As any copywriter will know, we normally spend our days doing one or both of the following things.
You’re either tasked with taking complicated, convoluted, highfalutin, overly long, jargon-heavy, unintelligible, corporate messaging and reducing it down to one customer-friendly sentence, or you’re presented with a blank space and asked quite simply to fill it. Fill it, yes, with what, with words, which words, I don’t know, you’re the copywriter, they say blankly as they shrug their shoulders.
On occasion, you might get a vague hint as to what you’re expected
to write in this space. More often than not, however, it will be just a request from some friendly graphic designer, who, having created a beautiful layout, tells you that he is in need of 287 characters including spaces to complete his work of art.

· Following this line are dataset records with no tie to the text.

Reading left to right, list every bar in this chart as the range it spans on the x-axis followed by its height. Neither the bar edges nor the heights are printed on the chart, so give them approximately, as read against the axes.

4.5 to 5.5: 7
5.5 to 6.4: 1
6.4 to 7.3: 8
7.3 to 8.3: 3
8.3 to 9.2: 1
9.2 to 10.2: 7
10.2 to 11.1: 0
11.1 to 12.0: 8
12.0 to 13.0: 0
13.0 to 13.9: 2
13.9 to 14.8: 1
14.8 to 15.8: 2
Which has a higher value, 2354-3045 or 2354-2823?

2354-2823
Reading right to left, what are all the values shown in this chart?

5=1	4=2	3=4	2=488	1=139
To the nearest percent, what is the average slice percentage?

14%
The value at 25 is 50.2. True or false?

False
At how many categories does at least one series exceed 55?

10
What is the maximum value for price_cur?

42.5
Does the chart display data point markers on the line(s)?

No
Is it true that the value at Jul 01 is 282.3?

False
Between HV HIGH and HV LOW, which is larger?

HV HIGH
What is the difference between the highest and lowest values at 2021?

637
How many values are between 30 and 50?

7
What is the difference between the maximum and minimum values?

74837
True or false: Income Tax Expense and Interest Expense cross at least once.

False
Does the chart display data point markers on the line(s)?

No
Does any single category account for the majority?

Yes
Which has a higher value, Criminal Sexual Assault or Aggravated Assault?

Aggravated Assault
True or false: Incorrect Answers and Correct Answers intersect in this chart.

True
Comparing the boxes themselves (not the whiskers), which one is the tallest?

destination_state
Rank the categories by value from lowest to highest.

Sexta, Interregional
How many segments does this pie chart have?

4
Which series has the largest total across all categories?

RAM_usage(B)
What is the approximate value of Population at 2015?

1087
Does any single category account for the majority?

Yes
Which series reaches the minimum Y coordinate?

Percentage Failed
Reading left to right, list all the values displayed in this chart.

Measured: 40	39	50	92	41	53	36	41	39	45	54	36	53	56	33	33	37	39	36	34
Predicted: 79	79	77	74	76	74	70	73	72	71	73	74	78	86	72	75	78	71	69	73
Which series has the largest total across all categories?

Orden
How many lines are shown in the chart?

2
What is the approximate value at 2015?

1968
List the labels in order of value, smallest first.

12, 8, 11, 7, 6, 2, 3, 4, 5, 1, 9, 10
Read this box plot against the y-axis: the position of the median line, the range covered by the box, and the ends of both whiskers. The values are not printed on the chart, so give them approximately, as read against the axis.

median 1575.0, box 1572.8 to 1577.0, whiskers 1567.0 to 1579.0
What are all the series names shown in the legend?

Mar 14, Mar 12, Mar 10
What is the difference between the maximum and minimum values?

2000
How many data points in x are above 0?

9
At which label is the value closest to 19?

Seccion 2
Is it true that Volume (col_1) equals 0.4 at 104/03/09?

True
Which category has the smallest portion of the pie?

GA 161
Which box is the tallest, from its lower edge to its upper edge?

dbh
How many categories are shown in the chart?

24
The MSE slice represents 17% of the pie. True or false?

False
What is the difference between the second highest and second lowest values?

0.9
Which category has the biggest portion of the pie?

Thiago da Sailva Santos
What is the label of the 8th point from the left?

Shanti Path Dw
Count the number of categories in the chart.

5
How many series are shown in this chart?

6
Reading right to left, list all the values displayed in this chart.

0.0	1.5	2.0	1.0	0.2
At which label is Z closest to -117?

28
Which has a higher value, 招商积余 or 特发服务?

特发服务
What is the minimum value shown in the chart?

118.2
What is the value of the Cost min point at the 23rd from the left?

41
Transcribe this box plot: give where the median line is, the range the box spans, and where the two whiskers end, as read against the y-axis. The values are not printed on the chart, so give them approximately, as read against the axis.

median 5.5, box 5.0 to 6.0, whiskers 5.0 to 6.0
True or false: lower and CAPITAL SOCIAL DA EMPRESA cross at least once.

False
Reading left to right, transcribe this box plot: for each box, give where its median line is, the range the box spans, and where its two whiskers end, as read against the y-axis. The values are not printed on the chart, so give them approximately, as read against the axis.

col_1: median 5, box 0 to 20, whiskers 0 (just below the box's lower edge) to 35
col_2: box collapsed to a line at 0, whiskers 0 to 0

The first part of the copywriter’s role requires an insightful understanding, determining exactly what it is that needs to be said and how best to say it. You often find yourself, cutting a word here or substituting another there, and tweaking away for hours until you’ve sculpted the perfect piece of copy.
The second part is much more a testament to and test of your creativity. You’re almost required to shake your head over the paper (or keyboard) as if, somehow, it were an inexhaustible, idea-filled pepper sprinkler. Eventually it should bring forth something functional, which is pleasurable enough to read and gives the illusion of being necessary.